Task to complete
Write out the listing below without alteration, omitting its pictures.

══════════

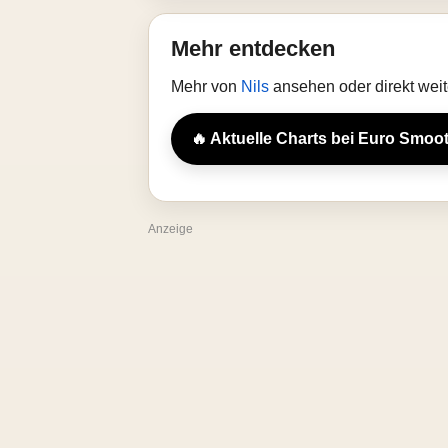
Mehr entdecken
Mehr von
Nils
ansehen oder direkt wei
🔥 Aktuelle Charts bei Euro Smoo
Anzeige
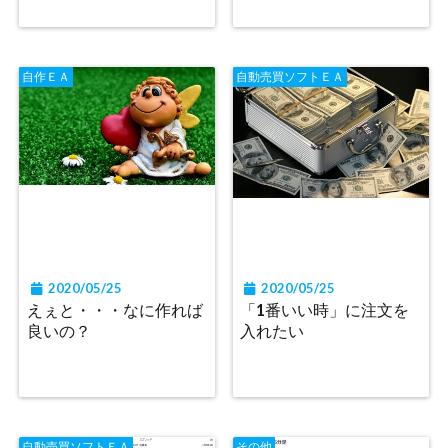
自作ＥＡ
自動売買ソフトＥＡ
2020/05/25
2020/05/25
えぇと・・・なに作れば
「1番いい時」に注文を
良いの？
入れたい
自動売買ソフトＥＡ
その他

══════════

Answer below
Mehr entdecken
Mehr von
Nils
ansehen oder direkt wei
🔥 Aktuelle Charts bei Euro Smoo
Anzeige
自作ＥＡ
自動売買ソフトＥＡ
2020/05/25
2020/05/25
えぇと・・・なに作れば
「1番いい時」に注文を
良いの？
入れたい
自動売買ソフトＥＡ
その他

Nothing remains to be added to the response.